Results to a Scottish government survey on the rent review process suggest there is a positive platform around which improvements can be built after more than a thousand tenant farmers responded.
One element of the Land Reform (Scotland) Act in 2016 brought forward legal changes to introduce a new rent review process.
Following further discussions with stakeholders such as NFU Scotland, Scottish government commissioned research to seek the views of tenants directly.
In its most recent research into rent reviews, the survey was sent to all tenant farmers and resulted in a response from more than a thousand tenants.
The results showed that 53% of tenants were satisfied or very satisfied with the rent review process, with a further 34% reporting a ‘neither/nor’ response to the question.
The results also showed that 15 percent of tenant farmers felt fairly or very dissatisfied with rent reviews.
Almost two-thirds of respondents were not very familiar with or not aware of the current rent review legislation, giving concern and indicating a need for stronger communications on the process.

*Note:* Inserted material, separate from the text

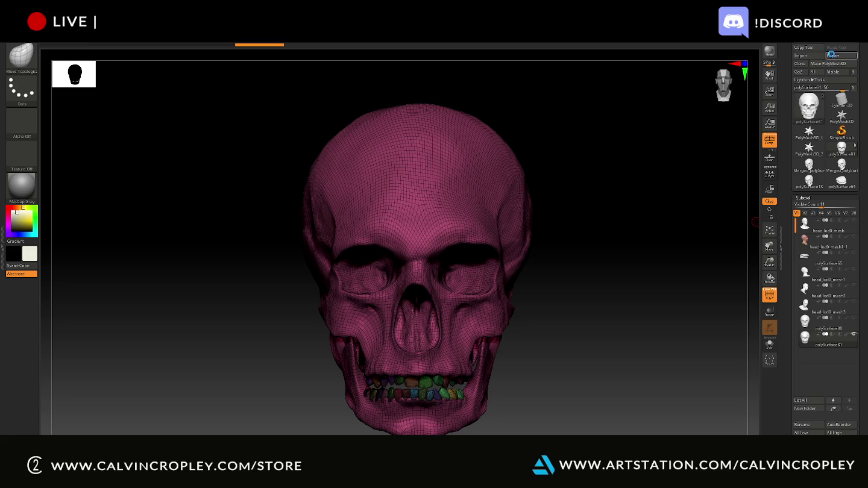
pyautogui.press('Escape')
pyautogui.press('ctrl+z')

NFU Scotland head of policy Gemma Cooper said that rent reviews had long been a bone of contention for agricultural tenants.
“The results paint a generally positive picture around agricultural tenancies," she said.
"Most respondents have reported that they felt satisfied with the process around rent reviews, including how it is carried out, who carries it out and how frequently it occurs.
“It was also interesting to see that 79% of tenants responding reported that they had not had a significant disagreement with their landlord during the process around rent reviews."
But of concern for NFU Scotland was the report that 64% of tenants were not very familiar with or aware of the current requirements around rent reviews, and that 82% represented themselves during the process.
“It is crucial that all parties in any rent review process have the right level of knowledge to allow them to make informed decisions," Ms Cooper said.
"The results noted a direct link between familiarity with the process and satisfaction with the process, which underlines the need for industry to work jointly together to raise awareness.
“There is a real opportunity to build on this survey and the previous work that has been carried out since the Tenant Farming Commission was formed in 2017.
"It is in everyone’s interests to ensure a healthy and vibrant tenanted sector in Scotland.”